For 4 complex multiplies (of 2 pairs of input vectors), my code uses:

- 4 loads (32B each)
- 2 stores (32B each)
- 6 in-lane shuffles (one for each input vector, one for each output)
- 2 VMULPD
- 2 VFMA...something
- (only 4 shuffles if we can use the results in separated real and imag vectors, or 0 shuffles if the inputs are already in this format, too)
- latency on Intel Skylake (not counting loads/stores): 14 cycles = 4c for 4 shuffles until the second VMULPD can start + 4 cycles (second VMULPD) + 4c (second vfmadd231pd) + 1c (shuffle first result vector ready 1c earlier) + 1c (shuffle second result vector)

Matt Scarpino's code with my tweaks (repeated to do 4 complex multiplies) uses:

- the same 6 loads/stores
- 6 in-lane shuffles (HSUBPD is 2 shuffles and a subtract on current Intel and AMD CPUs)
- 4 multiplies
- 2 subtracts (which can't combine with the muls into FMAs)
- An extra instruction (+ a constant) to flip the sign of the imaginary elements.
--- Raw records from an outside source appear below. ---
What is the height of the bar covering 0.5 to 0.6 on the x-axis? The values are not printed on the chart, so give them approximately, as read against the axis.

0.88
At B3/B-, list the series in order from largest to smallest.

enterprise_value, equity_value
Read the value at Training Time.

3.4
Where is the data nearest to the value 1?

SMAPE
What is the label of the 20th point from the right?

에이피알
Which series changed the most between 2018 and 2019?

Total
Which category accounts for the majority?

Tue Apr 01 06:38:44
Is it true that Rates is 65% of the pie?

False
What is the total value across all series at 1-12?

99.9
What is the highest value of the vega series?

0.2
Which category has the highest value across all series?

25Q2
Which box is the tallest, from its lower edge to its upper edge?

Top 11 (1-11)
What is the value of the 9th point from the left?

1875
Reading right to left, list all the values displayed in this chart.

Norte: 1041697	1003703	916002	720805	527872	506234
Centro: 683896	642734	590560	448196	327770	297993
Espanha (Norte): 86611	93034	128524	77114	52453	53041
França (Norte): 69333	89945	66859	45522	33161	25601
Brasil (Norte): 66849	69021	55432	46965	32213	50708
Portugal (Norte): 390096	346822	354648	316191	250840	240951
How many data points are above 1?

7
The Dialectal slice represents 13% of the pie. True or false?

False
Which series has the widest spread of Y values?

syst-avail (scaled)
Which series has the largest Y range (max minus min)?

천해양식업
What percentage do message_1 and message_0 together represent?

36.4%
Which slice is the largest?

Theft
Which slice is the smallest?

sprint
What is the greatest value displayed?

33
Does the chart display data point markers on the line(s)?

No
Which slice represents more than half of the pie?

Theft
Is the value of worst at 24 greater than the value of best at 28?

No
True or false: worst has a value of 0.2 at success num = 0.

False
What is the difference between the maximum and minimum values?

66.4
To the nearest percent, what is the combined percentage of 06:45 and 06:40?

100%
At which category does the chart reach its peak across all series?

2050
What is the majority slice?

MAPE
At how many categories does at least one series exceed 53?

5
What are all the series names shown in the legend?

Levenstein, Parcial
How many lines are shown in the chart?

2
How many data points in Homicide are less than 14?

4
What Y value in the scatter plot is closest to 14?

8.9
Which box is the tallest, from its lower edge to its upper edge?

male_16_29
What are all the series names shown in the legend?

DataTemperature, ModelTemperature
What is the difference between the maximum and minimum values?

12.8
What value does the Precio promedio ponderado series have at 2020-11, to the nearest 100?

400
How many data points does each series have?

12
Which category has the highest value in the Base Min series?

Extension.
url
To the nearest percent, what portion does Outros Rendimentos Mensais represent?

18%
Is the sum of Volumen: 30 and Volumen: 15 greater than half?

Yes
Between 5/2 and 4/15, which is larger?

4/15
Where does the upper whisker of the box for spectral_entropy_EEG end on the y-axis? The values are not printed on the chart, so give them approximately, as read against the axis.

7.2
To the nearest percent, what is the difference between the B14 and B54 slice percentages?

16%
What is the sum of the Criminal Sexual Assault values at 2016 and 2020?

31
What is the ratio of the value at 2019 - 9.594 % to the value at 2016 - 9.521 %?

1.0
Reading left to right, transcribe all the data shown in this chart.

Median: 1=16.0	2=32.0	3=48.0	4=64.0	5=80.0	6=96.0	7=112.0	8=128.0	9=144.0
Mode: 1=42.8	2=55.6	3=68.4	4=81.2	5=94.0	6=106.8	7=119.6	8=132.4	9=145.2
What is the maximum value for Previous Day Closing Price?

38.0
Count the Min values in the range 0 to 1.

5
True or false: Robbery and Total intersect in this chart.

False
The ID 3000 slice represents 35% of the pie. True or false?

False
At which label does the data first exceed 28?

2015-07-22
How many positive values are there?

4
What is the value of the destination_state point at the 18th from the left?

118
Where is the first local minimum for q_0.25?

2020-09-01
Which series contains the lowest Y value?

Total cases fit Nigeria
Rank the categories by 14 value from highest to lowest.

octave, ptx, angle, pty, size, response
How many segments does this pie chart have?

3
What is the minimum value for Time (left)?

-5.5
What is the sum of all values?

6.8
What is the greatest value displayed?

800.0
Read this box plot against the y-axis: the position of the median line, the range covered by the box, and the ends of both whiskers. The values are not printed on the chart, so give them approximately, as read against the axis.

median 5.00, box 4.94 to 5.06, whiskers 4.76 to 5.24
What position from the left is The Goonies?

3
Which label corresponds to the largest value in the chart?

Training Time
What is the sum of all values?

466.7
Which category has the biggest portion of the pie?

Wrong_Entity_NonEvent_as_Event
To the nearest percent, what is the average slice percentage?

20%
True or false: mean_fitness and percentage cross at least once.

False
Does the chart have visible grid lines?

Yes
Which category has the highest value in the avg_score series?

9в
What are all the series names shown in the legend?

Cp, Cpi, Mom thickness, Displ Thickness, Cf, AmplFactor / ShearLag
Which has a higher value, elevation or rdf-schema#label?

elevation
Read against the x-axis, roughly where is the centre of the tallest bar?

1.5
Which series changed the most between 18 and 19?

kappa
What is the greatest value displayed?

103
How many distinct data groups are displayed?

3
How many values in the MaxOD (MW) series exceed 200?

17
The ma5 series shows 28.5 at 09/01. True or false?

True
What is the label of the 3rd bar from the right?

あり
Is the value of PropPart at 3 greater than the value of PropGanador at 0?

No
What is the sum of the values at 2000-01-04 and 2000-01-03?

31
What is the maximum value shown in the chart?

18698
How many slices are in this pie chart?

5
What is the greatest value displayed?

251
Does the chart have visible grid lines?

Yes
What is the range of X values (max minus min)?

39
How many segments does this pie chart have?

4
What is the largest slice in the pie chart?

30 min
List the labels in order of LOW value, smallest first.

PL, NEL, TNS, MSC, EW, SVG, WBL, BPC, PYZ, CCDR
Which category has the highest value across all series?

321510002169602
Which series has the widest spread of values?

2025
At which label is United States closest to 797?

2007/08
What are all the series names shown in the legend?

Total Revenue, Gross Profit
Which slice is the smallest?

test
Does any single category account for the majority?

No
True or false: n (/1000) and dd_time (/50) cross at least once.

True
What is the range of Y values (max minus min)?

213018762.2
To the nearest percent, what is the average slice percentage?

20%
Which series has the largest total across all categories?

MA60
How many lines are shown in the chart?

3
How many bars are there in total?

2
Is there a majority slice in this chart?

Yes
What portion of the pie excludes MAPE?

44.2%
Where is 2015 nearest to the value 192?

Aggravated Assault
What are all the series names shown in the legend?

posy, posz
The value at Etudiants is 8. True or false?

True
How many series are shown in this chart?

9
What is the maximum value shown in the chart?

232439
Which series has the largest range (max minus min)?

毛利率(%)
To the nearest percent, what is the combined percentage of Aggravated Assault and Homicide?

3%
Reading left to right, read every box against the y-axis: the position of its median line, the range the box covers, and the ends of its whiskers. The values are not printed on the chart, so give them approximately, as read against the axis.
Matt chose to multiply by 1.0 or -1.0, but the efficient choice is to XOR the sign bit (i.e. XORPD with
`-0.0`

). - latency on Intel Skylake for the first result vector: 11 cycles. 1c(vpermilpd and vxorpd in the same cycle) + 4c(second vmulpd) + 6c(vhsubpd). The first vmulpd overlaps with other ops, starting in the same cycle as the shuffle and vxorpd. Computation of a second result vector should interleave pretty nicely.

The major advantage of Matt's code is that it works with just one vector-width of complex multiplies at once, instead of requiring you to have 4 input vectors of data. It has somewhat lower latency. But note that my version doesn't need the 2 pairs of input vectors to be from contiguous memory, or related to each other at all. They get mixed together while processing, but the result is 2 separate 32B vectors.

My tweaked version of Matt's code is nearly as good (as the 4-at-a-time version) on CPUs without FMA (just costing an extra VXORPD), but significantly worse when it stops us from taking advantage of FMA. Also, it never has the results available in non-packed form, so you can't use the separated form as input to another multiply and skip the shuffling.